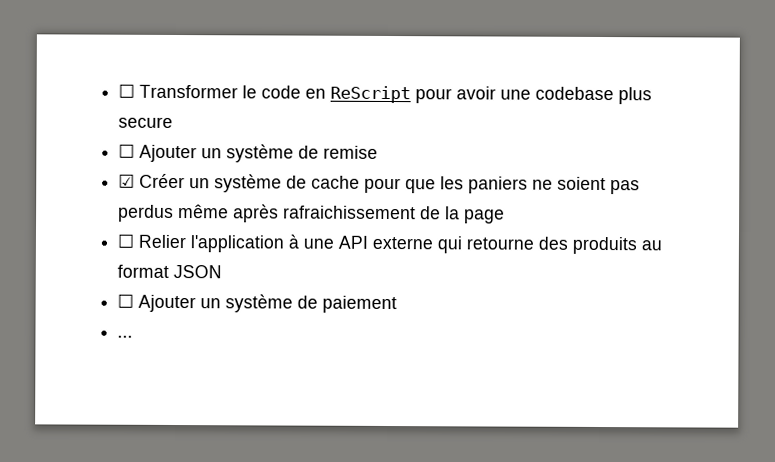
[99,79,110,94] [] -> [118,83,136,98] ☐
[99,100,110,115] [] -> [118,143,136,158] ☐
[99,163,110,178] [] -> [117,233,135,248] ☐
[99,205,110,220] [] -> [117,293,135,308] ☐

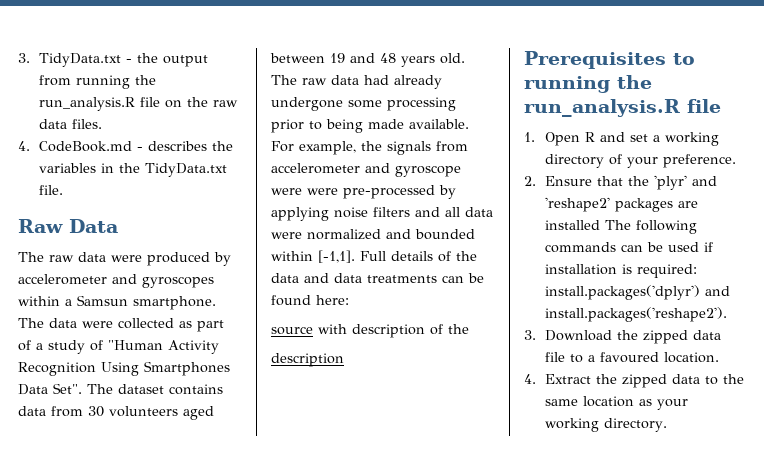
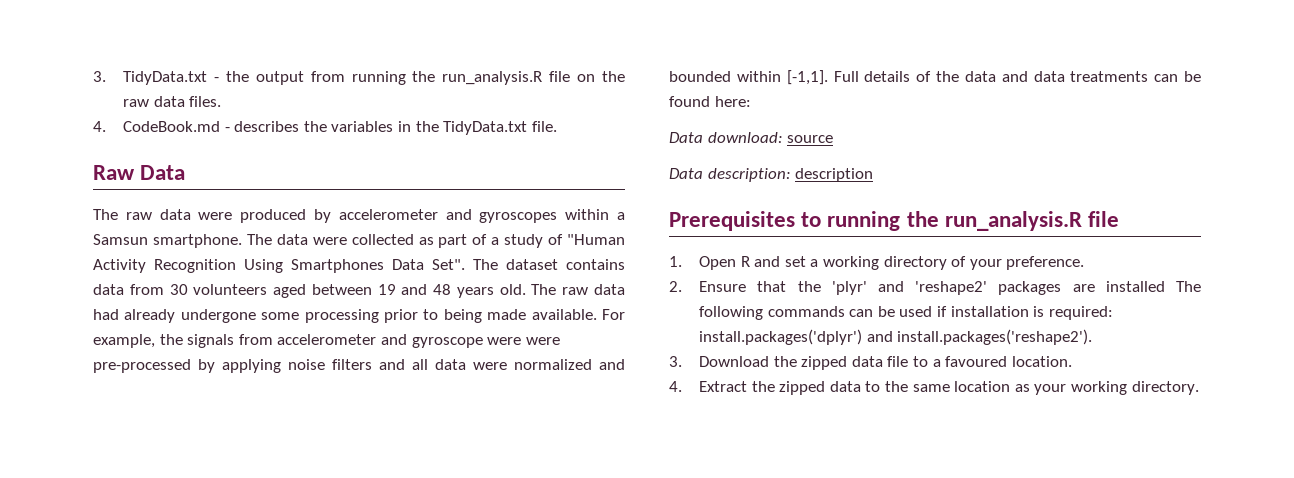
(349, 300) none -> [669,132,783,143] Data download:
[318,324,469,338] with description of the // -> [669,168,791,182] // Data description:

··········

• [ACTIVITY]:
Select the lines in this material that hold the word "Data", leaving none out.

• [SOLUTION TO THE PROBLEM]:
(349, 300) none -> [669,132,783,143] Data download:
[318,324,469,338] with description of the // -> [669,168,791,182] // Data description:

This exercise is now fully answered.